Letter to inner peace

Dear inner peace,

4 years ago I began pursuing you. That night I experienced an event that would change my life. That night I died. As I floated above my body, and watched the doctors and nurses work to bring me back, I felt an incredible peace. I had a great acceptance that all of it was finally over, but before I could move on, I heard a woman’s voice. “It’s not your time yet little one,” she said. “Just a little longer.” Suddenly, I was back in my body, gasping for air. I screamed, “let me go, let me go!” and a nurse told me I couldn’t go home, I had just died. Little did I know I was crying out for that peace I had felt being dead.

I spent six months trying to come to terms with what had happened, and about why I was still alive. How does an atheist who commits suicide make sense of the experience of life after death. I finally decided the only way to move on was to seek something I never sought before, something bigger than myself.

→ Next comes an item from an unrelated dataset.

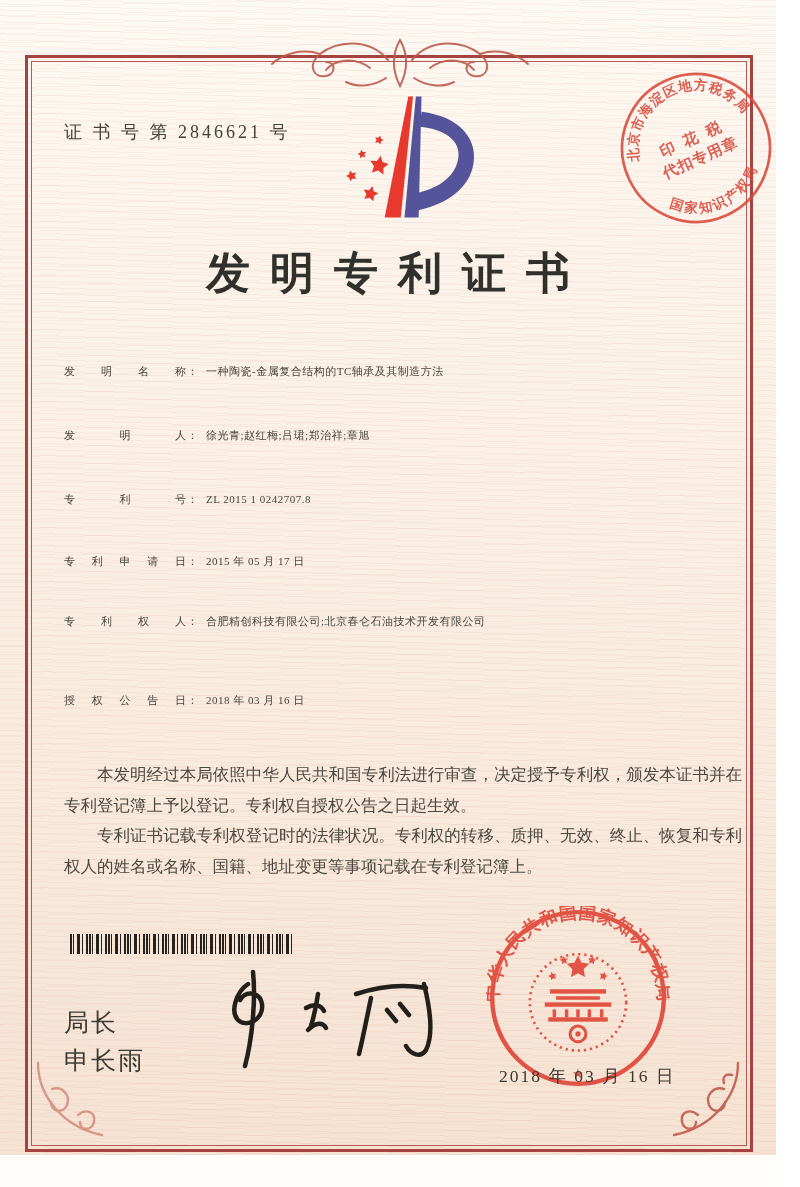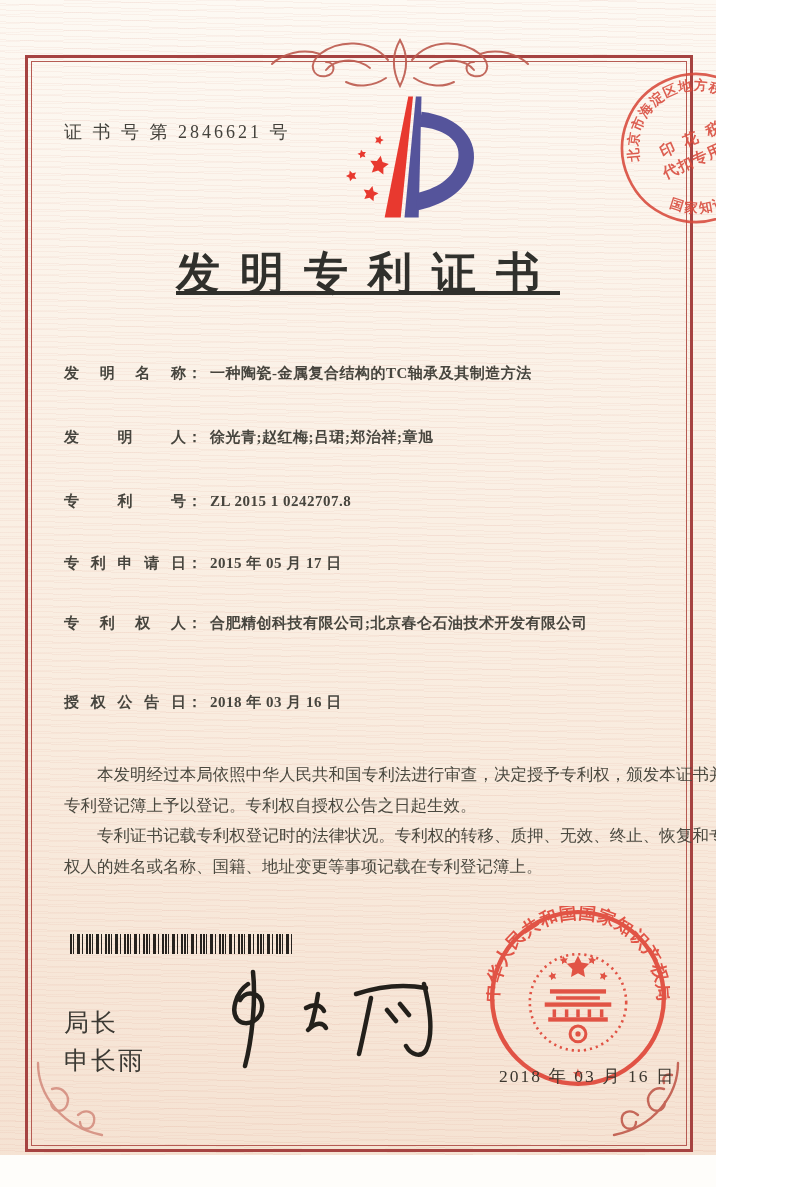"证 书 号 第 2846621" .page { width: 716px -> 776px }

I started looking for you in all the wrong places, like so many other things in my life. I sought you in broken religions and philosophies, in things that had caused me so much pain in my life. I wondered if I would ever find you, I wondered if you even existed, I wondered if you were worth it. In my darkest moments I wondered what “just a little longer” really meant.

I remember the day I first glimpsed you. It was the day I stopped reading the ideas of others and started finding myself. There been so many sleepless nights and many tears, and yet every day that went by, I was closer to accepting that you are real.

As I look in the mirror at myself today, I see a woman who is exhausted from pursuing you, and yet I have to smile at her. I look into her eyes and she tells me it was worth it, that she is worth it.

I hope that I never truly understand you. I hope that every time I define you, I challenge myself to look at you again. I’d like to believe that you are not a thing to obtain but a journey, and it’s a trip that will last the rest of my life.

I’d like to end by saying I thought about that night I died many times, and maybe I will never understand. I asked myself who that woman was that spoke to me, whether she was an angel or a loved one who had passed. I’m left feeling like that woman was me, calling me back, and just a little longer means the rest of my life.